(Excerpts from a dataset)
++++++++++

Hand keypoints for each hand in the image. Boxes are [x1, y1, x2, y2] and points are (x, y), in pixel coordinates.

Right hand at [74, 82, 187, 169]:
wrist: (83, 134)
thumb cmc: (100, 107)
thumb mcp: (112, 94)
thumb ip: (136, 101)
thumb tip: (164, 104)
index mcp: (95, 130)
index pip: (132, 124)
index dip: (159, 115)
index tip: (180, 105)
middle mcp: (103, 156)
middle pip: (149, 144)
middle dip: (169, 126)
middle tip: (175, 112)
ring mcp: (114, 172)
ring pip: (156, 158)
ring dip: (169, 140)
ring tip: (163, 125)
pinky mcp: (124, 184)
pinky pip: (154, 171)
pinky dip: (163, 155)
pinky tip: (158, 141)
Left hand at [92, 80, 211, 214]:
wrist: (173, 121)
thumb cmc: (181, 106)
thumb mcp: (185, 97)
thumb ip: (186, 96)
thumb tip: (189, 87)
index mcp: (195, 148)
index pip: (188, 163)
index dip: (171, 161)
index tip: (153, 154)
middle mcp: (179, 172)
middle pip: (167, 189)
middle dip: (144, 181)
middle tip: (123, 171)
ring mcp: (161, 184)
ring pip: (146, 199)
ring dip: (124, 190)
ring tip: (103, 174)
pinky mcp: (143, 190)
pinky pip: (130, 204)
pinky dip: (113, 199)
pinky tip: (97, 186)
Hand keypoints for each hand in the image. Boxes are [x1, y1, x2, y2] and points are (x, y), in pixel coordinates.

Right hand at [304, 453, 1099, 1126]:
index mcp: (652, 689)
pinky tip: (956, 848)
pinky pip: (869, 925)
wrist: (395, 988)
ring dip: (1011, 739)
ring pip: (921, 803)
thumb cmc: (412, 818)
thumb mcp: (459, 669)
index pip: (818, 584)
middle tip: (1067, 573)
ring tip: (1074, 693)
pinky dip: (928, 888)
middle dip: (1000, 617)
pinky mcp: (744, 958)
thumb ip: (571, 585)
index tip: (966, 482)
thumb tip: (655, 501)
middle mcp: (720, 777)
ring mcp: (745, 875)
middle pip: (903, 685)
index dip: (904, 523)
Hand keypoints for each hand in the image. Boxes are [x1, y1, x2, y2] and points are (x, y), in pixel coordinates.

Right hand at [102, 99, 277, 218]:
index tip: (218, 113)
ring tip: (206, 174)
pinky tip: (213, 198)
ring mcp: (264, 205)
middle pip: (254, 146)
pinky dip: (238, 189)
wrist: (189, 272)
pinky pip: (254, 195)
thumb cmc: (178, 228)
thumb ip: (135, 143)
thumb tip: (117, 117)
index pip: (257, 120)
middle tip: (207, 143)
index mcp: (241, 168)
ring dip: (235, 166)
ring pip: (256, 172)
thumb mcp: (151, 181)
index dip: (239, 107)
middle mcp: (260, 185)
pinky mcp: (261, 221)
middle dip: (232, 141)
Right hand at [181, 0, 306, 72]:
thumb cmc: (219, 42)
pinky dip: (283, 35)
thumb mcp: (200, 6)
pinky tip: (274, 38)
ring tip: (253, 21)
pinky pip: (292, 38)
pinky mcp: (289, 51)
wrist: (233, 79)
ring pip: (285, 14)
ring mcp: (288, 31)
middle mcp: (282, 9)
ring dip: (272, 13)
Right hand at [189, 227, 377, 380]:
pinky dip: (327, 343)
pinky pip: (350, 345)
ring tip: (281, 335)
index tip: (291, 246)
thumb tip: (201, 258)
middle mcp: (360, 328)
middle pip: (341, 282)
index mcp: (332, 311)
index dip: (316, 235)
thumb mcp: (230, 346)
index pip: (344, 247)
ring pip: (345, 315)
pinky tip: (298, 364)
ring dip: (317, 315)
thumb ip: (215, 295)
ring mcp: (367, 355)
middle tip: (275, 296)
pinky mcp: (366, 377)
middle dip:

++++++++++

**Activity:** Above are the entries. Copy exactly the part that opens with the line containing "pinky dip: (238, 189)" and closes with the line containing "ring dip: (317, 315)", and no more.

**Finished task:**
pinky dip: (238, 189)
wrist: (189, 272)
pinky pip: (254, 195)
thumb cmc: (178, 228)
thumb ip: (135, 143)
thumb tip: (117, 117)
index pip: (257, 120)
middle tip: (207, 143)
index mcp: (241, 168)
ring dip: (235, 166)
ring pip: (256, 172)
thumb mcp: (151, 181)
index dip: (239, 107)
middle mcp: (260, 185)
pinky mcp: (261, 221)
middle dip: (232, 141)
Right hand at [181, 0, 306, 72]:
thumb cmc: (219, 42)
pinky dip: (283, 35)
thumb mcp: (200, 6)
pinky tip: (274, 38)
ring tip: (253, 21)
pinky pip: (292, 38)
pinky mcp: (289, 51)
wrist: (233, 79)
ring pip: (285, 14)
ring mcp: (288, 31)
middle mcp: (282, 9)
ring dip: (272, 13)
Right hand at [189, 227, 377, 380]:
pinky dip: (327, 343)
pinky pip: (350, 345)
ring tip: (281, 335)
index tip: (291, 246)
thumb tip: (201, 258)
middle mcp: (360, 328)
middle pip: (341, 282)
index mcp: (332, 311)
index dip: (316, 235)
thumb mcp: (230, 346)
index pip: (344, 247)
ring pip: (345, 315)
pinky tip: (298, 364)
ring dip: (317, 315)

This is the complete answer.